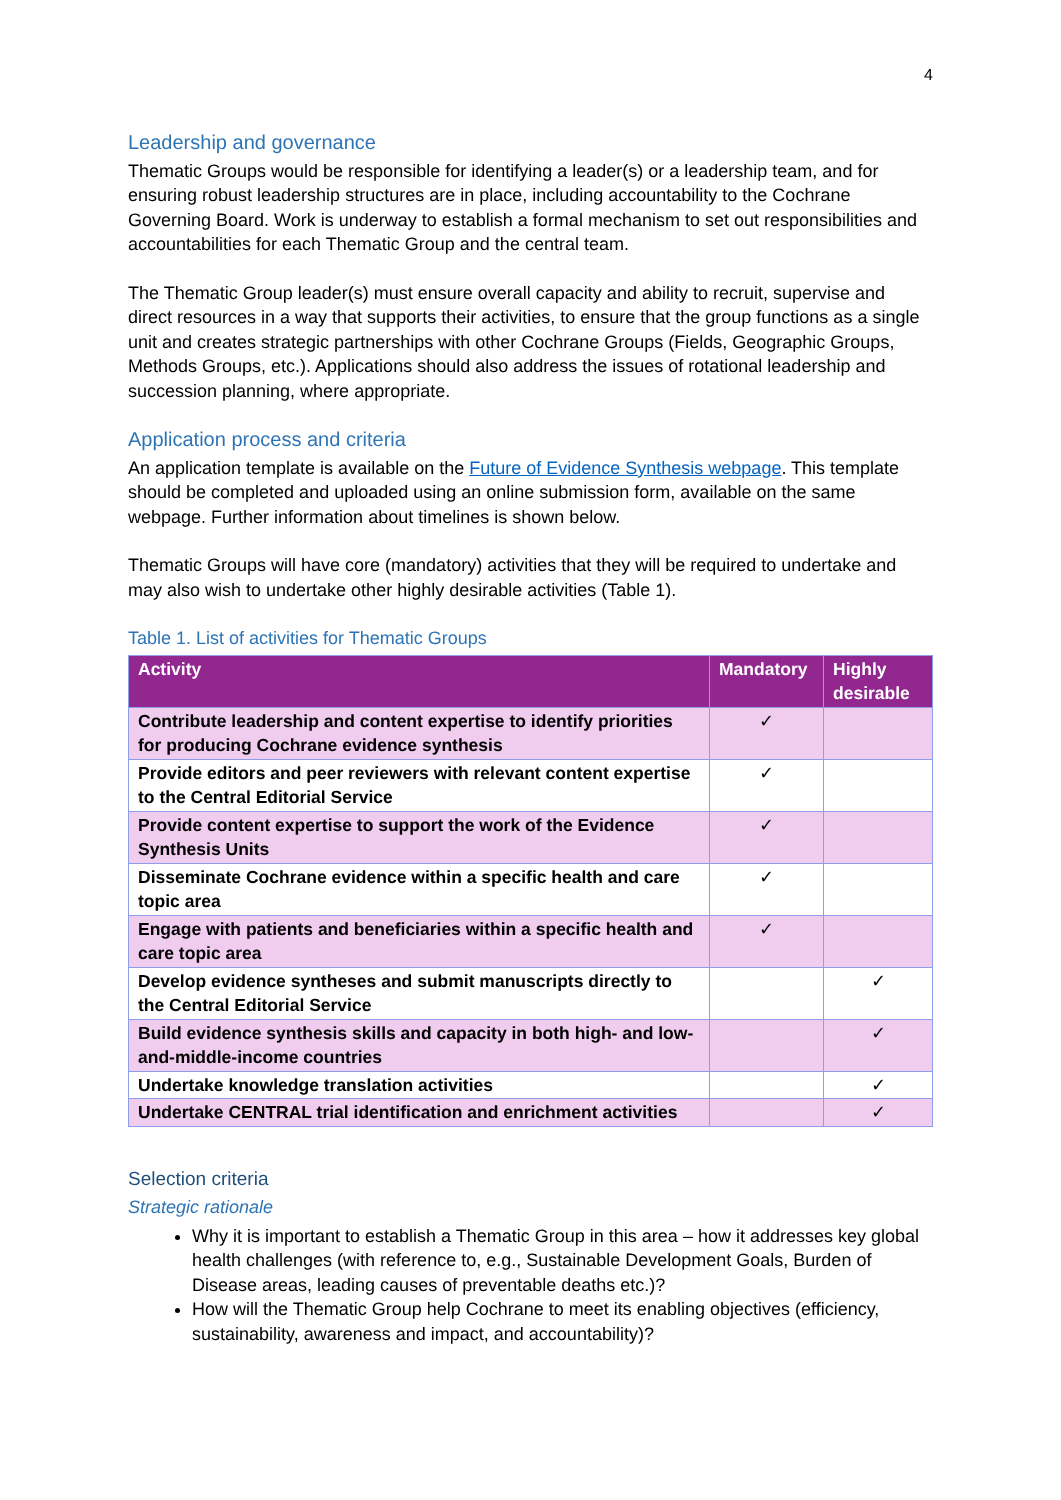4
Leadership and governance
Thematic Groups would be responsible for identifying a leader(s) or a leadership team, and for ensuring robust leadership structures are in place, including accountability to the Cochrane Governing Board. Work is underway to establish a formal mechanism to set out responsibilities and accountabilities for each Thematic Group and the central team.
The Thematic Group leader(s) must ensure overall capacity and ability to recruit, supervise and direct resources in a way that supports their activities, to ensure that the group functions as a single unit and creates strategic partnerships with other Cochrane Groups (Fields, Geographic Groups, Methods Groups, etc.). Applications should also address the issues of rotational leadership and succession planning, where appropriate.
Application process and criteria
An application template is available on the Future of Evidence Synthesis webpage. This template should be completed and uploaded using an online submission form, available on the same webpage. Further information about timelines is shown below.
Thematic Groups will have core (mandatory) activities that they will be required to undertake and may also wish to undertake other highly desirable activities (Table 1).
Table 1. List of activities for Thematic Groups
| Activity | Mandatory | Highly desirable |
| --- | --- | --- |
| Contribute leadership and content expertise to identify priorities for producing Cochrane evidence synthesis | ✓ | |
| Provide editors and peer reviewers with relevant content expertise to the Central Editorial Service | ✓ | |
| Provide content expertise to support the work of the Evidence Synthesis Units | ✓ | |
| Disseminate Cochrane evidence within a specific health and care topic area | ✓ | |
| Engage with patients and beneficiaries within a specific health and care topic area | ✓ | |
| Develop evidence syntheses and submit manuscripts directly to the Central Editorial Service | | ✓ |
| Build evidence synthesis skills and capacity in both high- and low-and-middle-income countries | | ✓ |
| Undertake knowledge translation activities | | ✓ |
| Undertake CENTRAL trial identification and enrichment activities | | ✓ |
Selection criteria
Strategic rationale
Why it is important to establish a Thematic Group in this area – how it addresses key global health challenges (with reference to, e.g., Sustainable Development Goals, Burden of Disease areas, leading causes of preventable deaths etc.)?
How will the Thematic Group help Cochrane to meet its enabling objectives (efficiency, sustainability, awareness and impact, and accountability)?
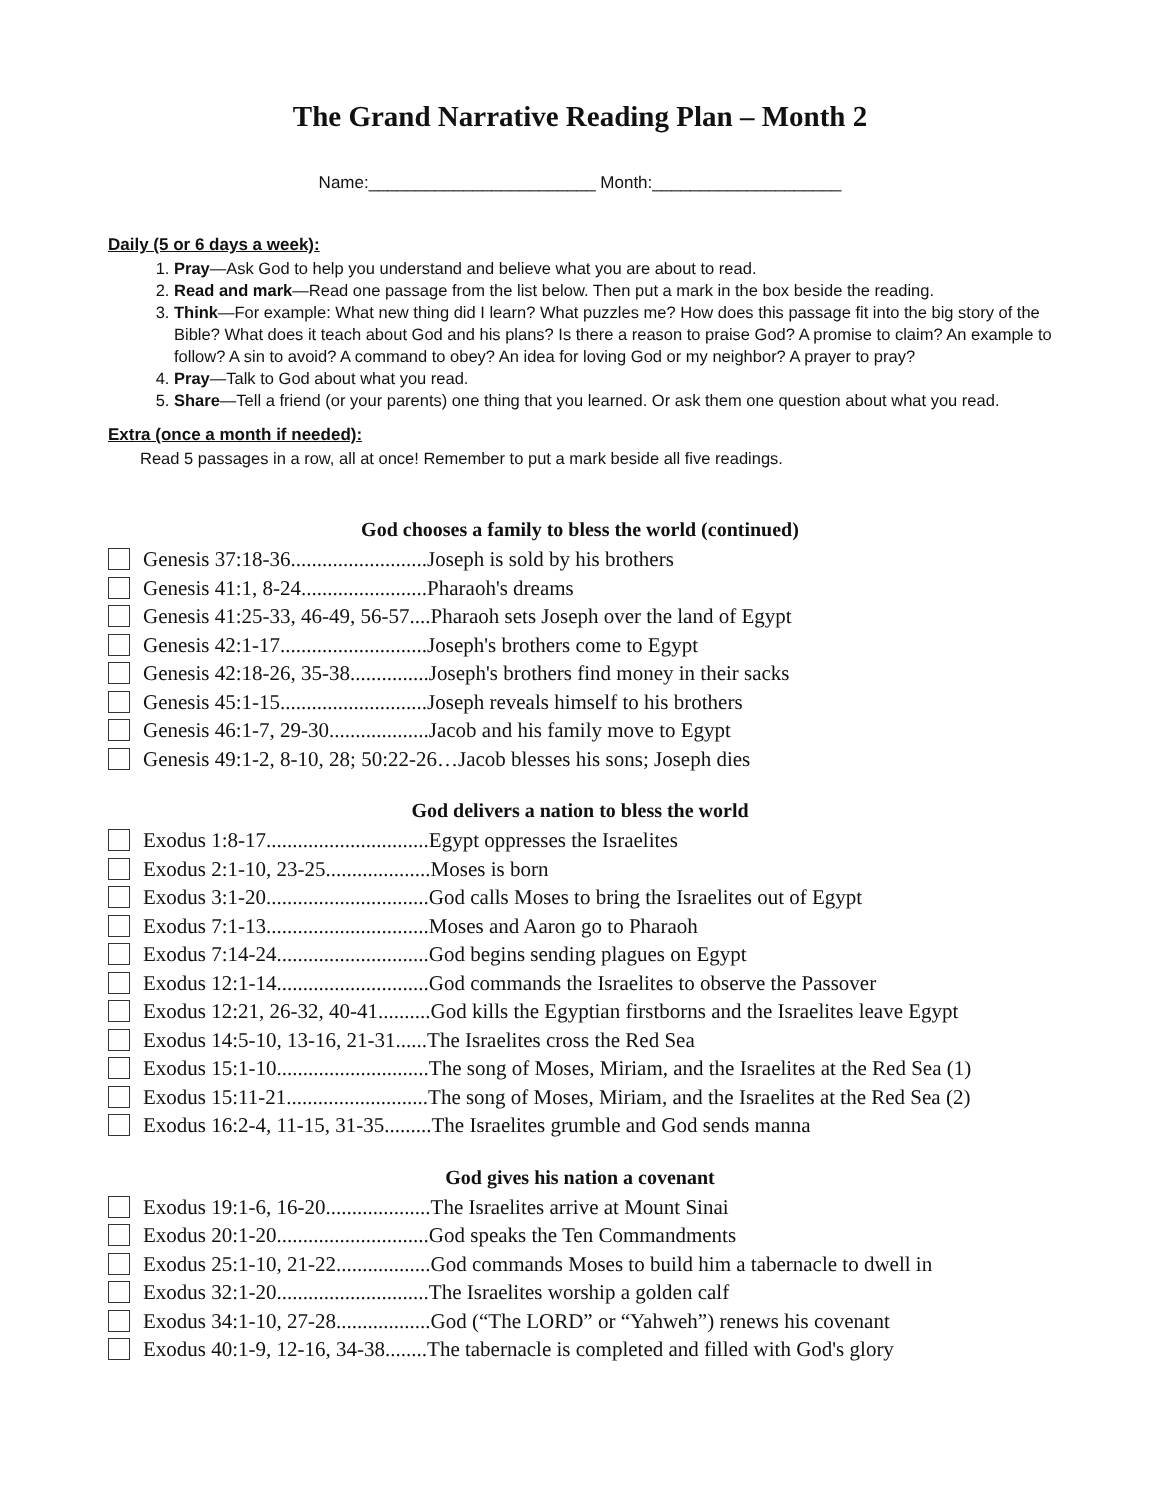The Grand Narrative Reading Plan – Month 2
Name:________________________ Month:____________________
Daily (5 or 6 days a week):
1. Pray—Ask God to help you understand and believe what you are about to read.
2. Read and mark—Read one passage from the list below. Then put a mark in the box beside the reading.
3. Think—For example: What new thing did I learn? What puzzles me? How does this passage fit into the big story of the Bible? What does it teach about God and his plans? Is there a reason to praise God? A promise to claim? An example to follow? A sin to avoid? A command to obey? An idea for loving God or my neighbor? A prayer to pray?
4. Pray—Talk to God about what you read.
5. Share—Tell a friend (or your parents) one thing that you learned. Or ask them one question about what you read.
Extra (once a month if needed):
Read 5 passages in a row, all at once! Remember to put a mark beside all five readings.
God chooses a family to bless the world (continued)
Genesis 37:18-36..........................Joseph is sold by his brothers
Genesis 41:1, 8-24........................Pharaoh's dreams
Genesis 41:25-33, 46-49, 56-57....Pharaoh sets Joseph over the land of Egypt
Genesis 42:1-17............................Joseph's brothers come to Egypt
Genesis 42:18-26, 35-38...............Joseph's brothers find money in their sacks
Genesis 45:1-15............................Joseph reveals himself to his brothers
Genesis 46:1-7, 29-30...................Jacob and his family move to Egypt
Genesis 49:1-2, 8-10, 28; 50:22-26…Jacob blesses his sons; Joseph dies
God delivers a nation to bless the world
Exodus 1:8-17...............................Egypt oppresses the Israelites
Exodus 2:1-10, 23-25....................Moses is born
Exodus 3:1-20...............................God calls Moses to bring the Israelites out of Egypt
Exodus 7:1-13...............................Moses and Aaron go to Pharaoh
Exodus 7:14-24.............................God begins sending plagues on Egypt
Exodus 12:1-14.............................God commands the Israelites to observe the Passover
Exodus 12:21, 26-32, 40-41..........God kills the Egyptian firstborns and the Israelites leave Egypt
Exodus 14:5-10, 13-16, 21-31......The Israelites cross the Red Sea
Exodus 15:1-10.............................The song of Moses, Miriam, and the Israelites at the Red Sea (1)
Exodus 15:11-21...........................The song of Moses, Miriam, and the Israelites at the Red Sea (2)
Exodus 16:2-4, 11-15, 31-35.........The Israelites grumble and God sends manna
God gives his nation a covenant
Exodus 19:1-6, 16-20....................The Israelites arrive at Mount Sinai
Exodus 20:1-20.............................God speaks the Ten Commandments
Exodus 25:1-10, 21-22..................God commands Moses to build him a tabernacle to dwell in
Exodus 32:1-20.............................The Israelites worship a golden calf
Exodus 34:1-10, 27-28..................God (“The LORD” or “Yahweh”) renews his covenant
Exodus 40:1-9, 12-16, 34-38........The tabernacle is completed and filled with God's glory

## INSTRUCTIONS FOR THE TASK:
Based on the entries above, give the number of lines with the string "nation" and no further text.

## SOLUTION TO THIS EXERCISE:
2